:: SUPPLIED INFORMATION
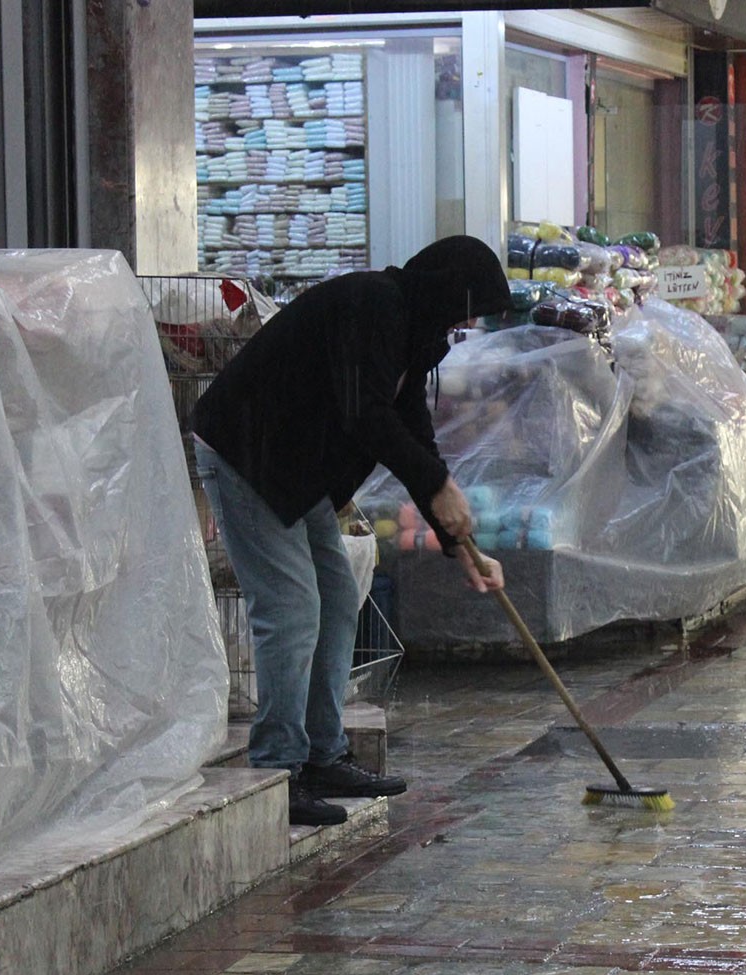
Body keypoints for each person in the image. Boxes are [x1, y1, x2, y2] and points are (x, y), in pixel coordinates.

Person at [191, 236, 512, 826]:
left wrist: (459, 543)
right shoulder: (373, 305)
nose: (469, 321)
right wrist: (438, 486)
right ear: (445, 289)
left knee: (338, 596)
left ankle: (323, 751)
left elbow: (411, 430)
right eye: (469, 306)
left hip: (292, 466)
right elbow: (364, 414)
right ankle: (277, 768)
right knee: (291, 606)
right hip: (246, 454)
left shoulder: (414, 333)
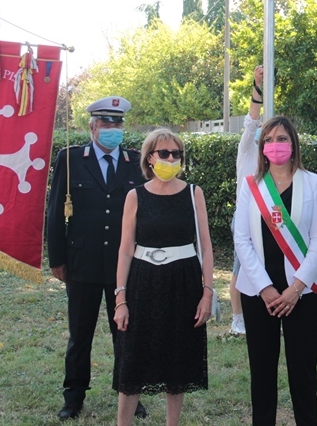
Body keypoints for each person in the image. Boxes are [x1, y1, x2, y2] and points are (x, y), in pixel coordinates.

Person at [46, 96, 147, 421]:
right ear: (92, 128)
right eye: (105, 123)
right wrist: (57, 258)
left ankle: (130, 393)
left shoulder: (135, 161)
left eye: (117, 123)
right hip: (82, 262)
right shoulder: (71, 159)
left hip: (124, 265)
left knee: (125, 333)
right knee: (80, 335)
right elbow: (55, 210)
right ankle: (73, 396)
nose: (112, 129)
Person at [113, 128, 214, 426]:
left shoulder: (194, 193)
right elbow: (125, 250)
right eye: (164, 153)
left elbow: (206, 246)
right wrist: (120, 299)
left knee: (177, 360)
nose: (171, 159)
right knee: (132, 361)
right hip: (143, 283)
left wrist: (207, 292)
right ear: (150, 158)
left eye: (176, 153)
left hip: (183, 284)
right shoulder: (135, 196)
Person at [234, 115, 317, 426]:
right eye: (269, 140)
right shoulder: (251, 186)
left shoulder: (313, 183)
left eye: (282, 139)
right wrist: (265, 288)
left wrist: (296, 288)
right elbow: (241, 239)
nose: (276, 145)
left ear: (294, 144)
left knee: (303, 373)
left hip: (300, 293)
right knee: (262, 373)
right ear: (262, 147)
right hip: (257, 293)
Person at [230, 64, 265, 335]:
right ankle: (237, 318)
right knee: (240, 267)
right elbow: (252, 119)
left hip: (268, 218)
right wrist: (258, 86)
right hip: (245, 218)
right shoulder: (247, 148)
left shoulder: (274, 159)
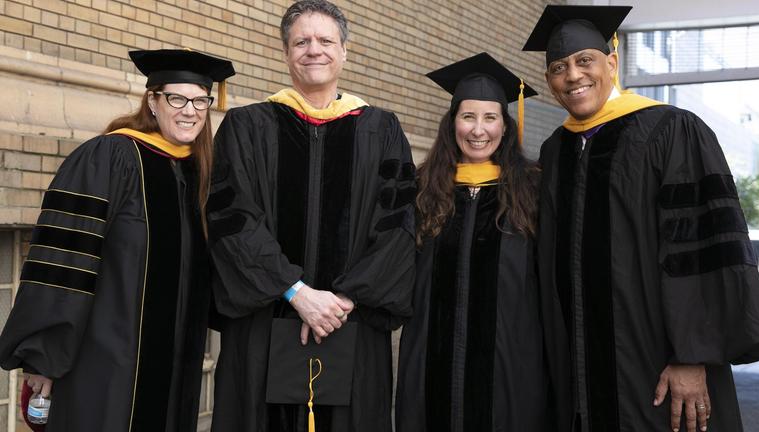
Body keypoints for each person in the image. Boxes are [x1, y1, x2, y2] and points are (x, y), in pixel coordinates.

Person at [523, 5, 759, 432]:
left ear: (612, 63)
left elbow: (700, 251)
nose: (573, 76)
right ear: (549, 81)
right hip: (578, 369)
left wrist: (691, 356)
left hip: (657, 362)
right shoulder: (554, 152)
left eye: (585, 61)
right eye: (559, 67)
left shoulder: (672, 131)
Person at [205, 0, 416, 431]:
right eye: (301, 41)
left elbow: (397, 225)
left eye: (325, 40)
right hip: (266, 326)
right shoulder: (246, 126)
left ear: (344, 51)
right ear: (285, 53)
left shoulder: (382, 129)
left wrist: (343, 300)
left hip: (349, 325)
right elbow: (232, 219)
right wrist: (296, 292)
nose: (313, 50)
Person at [0, 49, 235, 431]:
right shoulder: (111, 157)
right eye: (176, 98)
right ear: (153, 101)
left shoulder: (202, 174)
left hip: (177, 370)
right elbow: (65, 261)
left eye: (199, 100)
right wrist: (43, 356)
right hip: (106, 366)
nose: (189, 110)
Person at [395, 52, 550, 431]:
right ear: (452, 124)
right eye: (468, 117)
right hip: (431, 360)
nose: (478, 130)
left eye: (490, 117)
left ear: (505, 125)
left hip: (511, 362)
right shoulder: (422, 187)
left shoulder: (533, 189)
::::
_TASK DESCRIPTION_
Where a line in the records above contains the word "elbow", copy that line.

_OUTPUT OF THE EXERCISE_
left elbow: (411, 430)
right elbow: (364, 414)
right elbow: (55, 210)
right elbow: (125, 250)
left elbow: (206, 246)
right elbow: (241, 239)
right elbow: (252, 119)
left elbow: (700, 251)
left elbow: (397, 225)
right elbow: (232, 219)
right elbow: (65, 261)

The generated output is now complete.